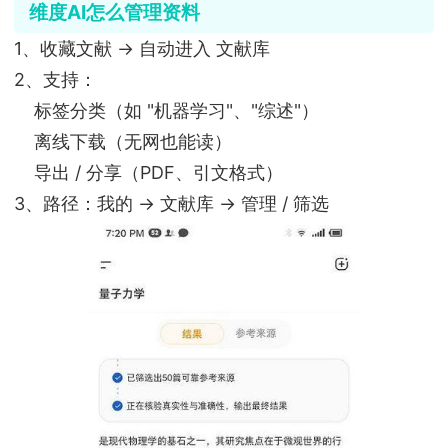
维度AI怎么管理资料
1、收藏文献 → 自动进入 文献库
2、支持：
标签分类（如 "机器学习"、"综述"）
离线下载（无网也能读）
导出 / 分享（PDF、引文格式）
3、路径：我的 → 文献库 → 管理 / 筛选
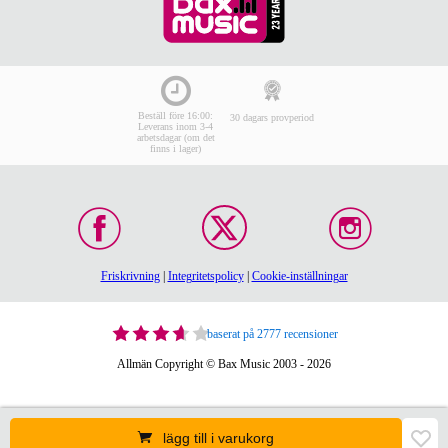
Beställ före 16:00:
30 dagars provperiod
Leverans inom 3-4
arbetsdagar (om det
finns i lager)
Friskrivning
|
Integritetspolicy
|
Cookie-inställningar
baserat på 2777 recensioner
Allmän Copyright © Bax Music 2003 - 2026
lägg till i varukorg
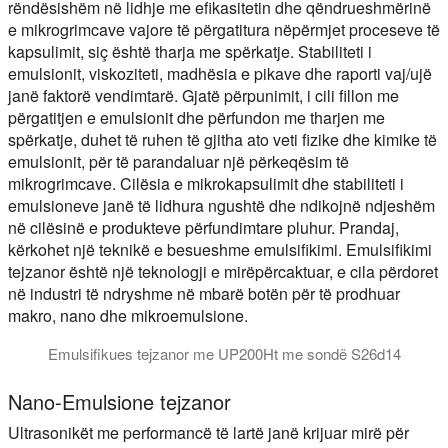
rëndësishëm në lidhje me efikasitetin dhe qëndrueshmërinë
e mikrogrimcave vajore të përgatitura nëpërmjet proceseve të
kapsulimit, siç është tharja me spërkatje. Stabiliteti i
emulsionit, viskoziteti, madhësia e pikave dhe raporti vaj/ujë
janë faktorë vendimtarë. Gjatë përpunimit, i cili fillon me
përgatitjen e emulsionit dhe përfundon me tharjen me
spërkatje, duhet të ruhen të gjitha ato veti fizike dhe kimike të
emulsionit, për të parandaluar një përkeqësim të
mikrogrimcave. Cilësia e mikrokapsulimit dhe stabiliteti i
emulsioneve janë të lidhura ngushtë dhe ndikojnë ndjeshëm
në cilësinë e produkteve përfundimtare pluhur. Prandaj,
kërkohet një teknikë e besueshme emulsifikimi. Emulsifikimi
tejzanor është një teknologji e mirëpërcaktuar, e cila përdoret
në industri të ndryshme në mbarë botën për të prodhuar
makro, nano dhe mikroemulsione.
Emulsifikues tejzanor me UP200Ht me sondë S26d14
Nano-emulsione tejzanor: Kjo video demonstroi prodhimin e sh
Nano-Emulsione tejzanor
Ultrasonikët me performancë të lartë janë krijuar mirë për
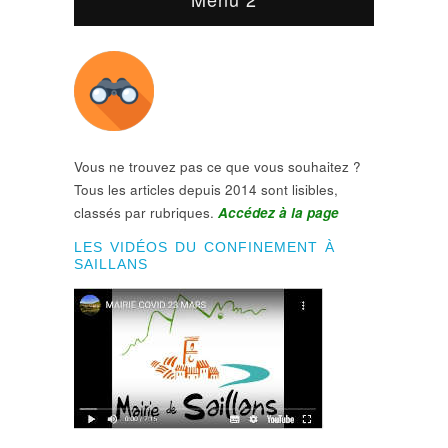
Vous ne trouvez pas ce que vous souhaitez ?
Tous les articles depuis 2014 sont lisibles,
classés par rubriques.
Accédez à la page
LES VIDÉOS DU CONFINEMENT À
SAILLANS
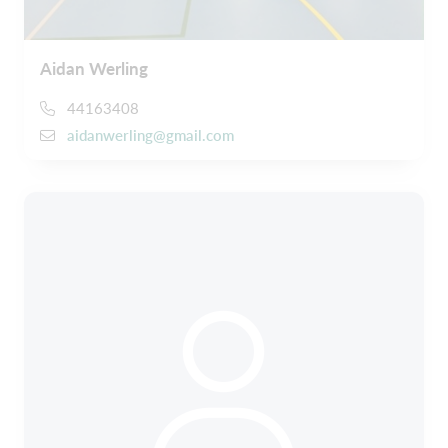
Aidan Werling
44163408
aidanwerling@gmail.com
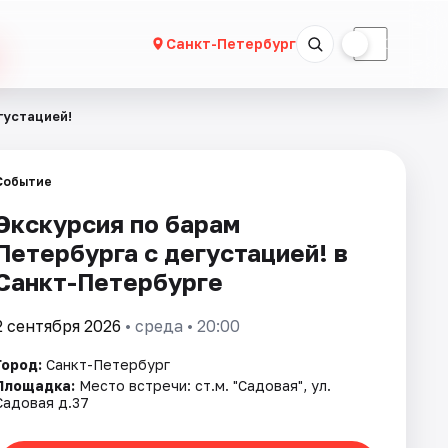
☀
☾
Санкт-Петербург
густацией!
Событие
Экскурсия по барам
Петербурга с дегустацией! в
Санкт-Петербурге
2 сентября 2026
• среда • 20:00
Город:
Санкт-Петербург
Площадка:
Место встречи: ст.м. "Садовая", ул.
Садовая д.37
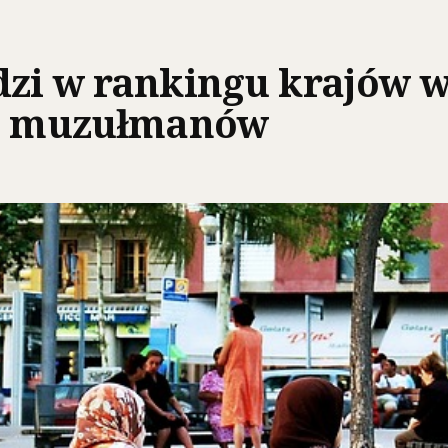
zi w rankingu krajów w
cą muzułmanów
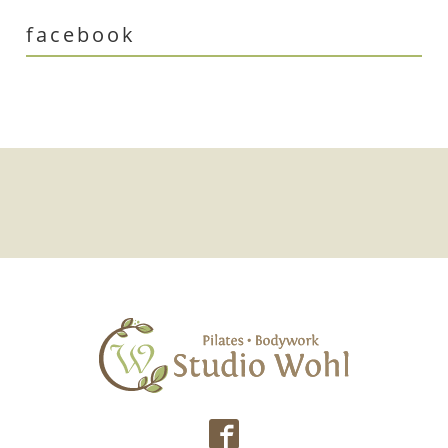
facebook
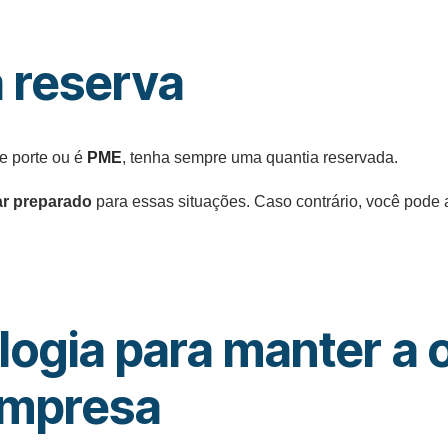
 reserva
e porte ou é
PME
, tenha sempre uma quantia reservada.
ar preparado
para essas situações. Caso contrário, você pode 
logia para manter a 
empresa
■ ■ ■ ■ ■
--- Work task ---
Locate each line in the items that contains the word "është", and copy every such line in full.

--- Finished exercise ---
kapsulimit, siç është tharja me spërkatje. Stabiliteti i
tejzanor është një teknologji e mirëpërcaktuar, e cila përdoret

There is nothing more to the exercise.